Ingredients Jump to Instructions ↓

  1. 4 (4 ounce) beef tenderloin filets

  2. 1 teaspoon olive oil

  3. 3 slices bacon, chopped

  4. 1 tablespoon butter

  5. 4 shallots, diced

  6. 1/4 cup half-and-half cream

  7. salt and pepper to taste

Instructions Jump to Ingredients ↑

  1. Preheat an outdoor grill for medium-high heat, and lightly oil the grate.

  2. Brush the filets with olive oil, and cook on the preheated grill to desired doneness (about 4 minutes per side for medium rare). An instant-read thermometer inserted into the center should read 130 degrees F (54 degrees C). Set the steaks aside on a platter tented with aluminum foil to rest.

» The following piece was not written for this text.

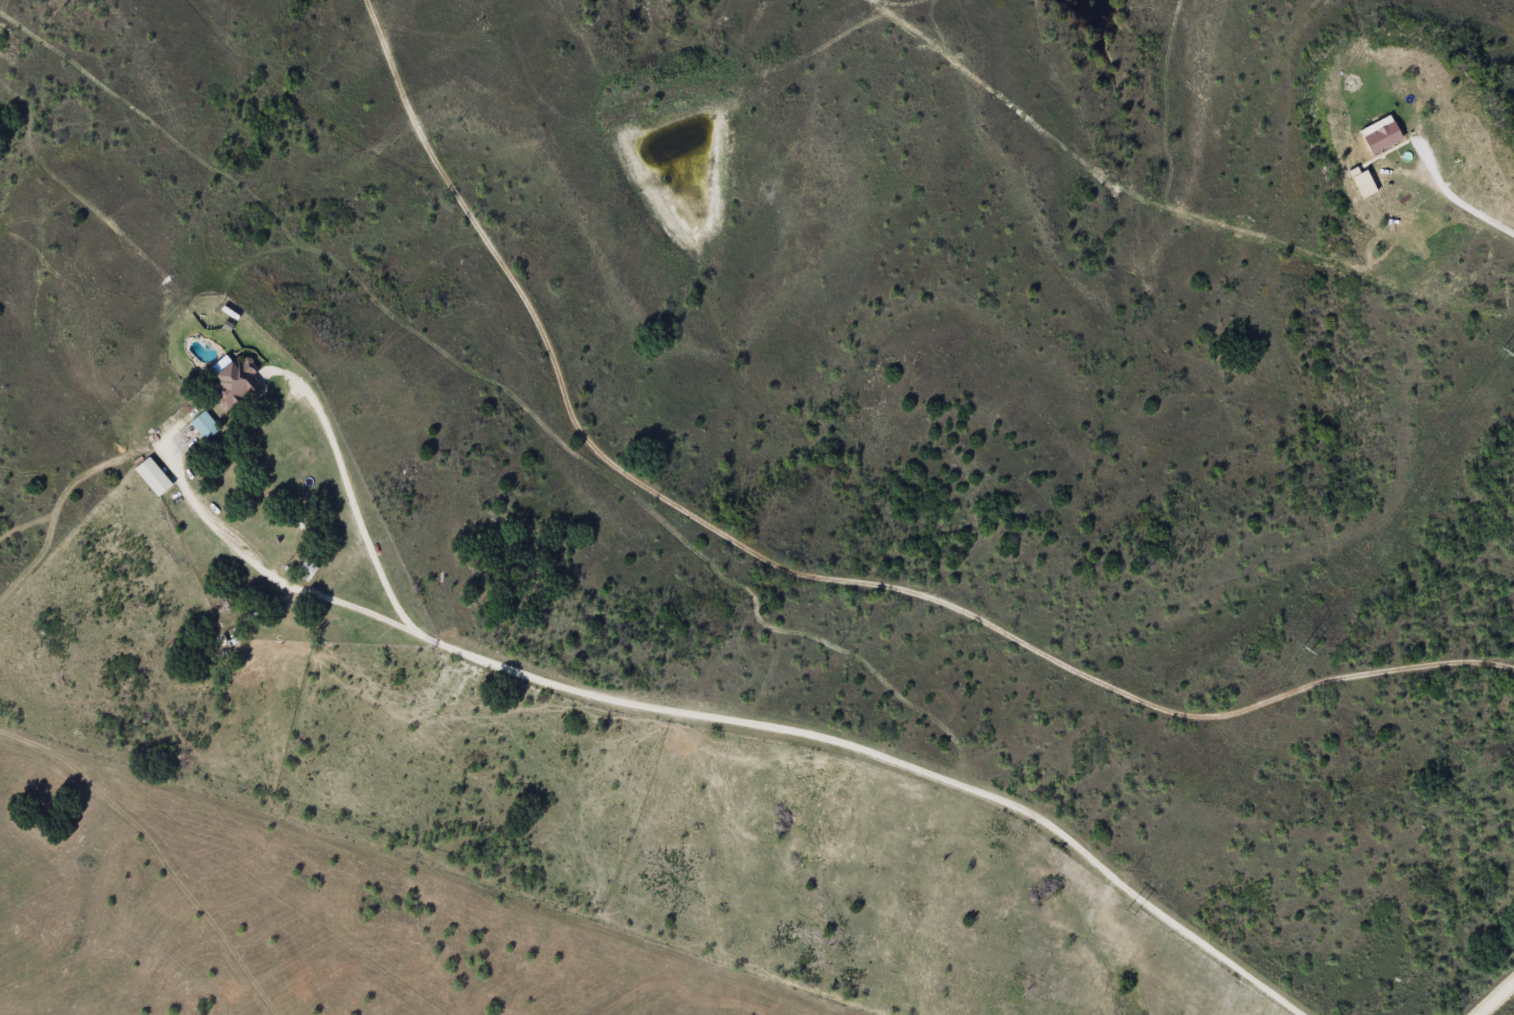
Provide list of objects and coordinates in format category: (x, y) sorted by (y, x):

  3. While the steaks are resting, prepare the sauce: cook and stir the chopped bacon in a small saucepan over medium heat until the bacon pieces are crisp, 3 to 5 minutes. Stir in the butter and shallots, and cook and stir until the shallots are soft and translucent, about 5 minutes more. Stir in the half-and-half, bring the mixture to a simmer over medium-low heat, and cook, stirring occasionally, until the sauce is slightly thickened, about 8 minutes. Season to taste with salt and pepper, and serve over the steaks.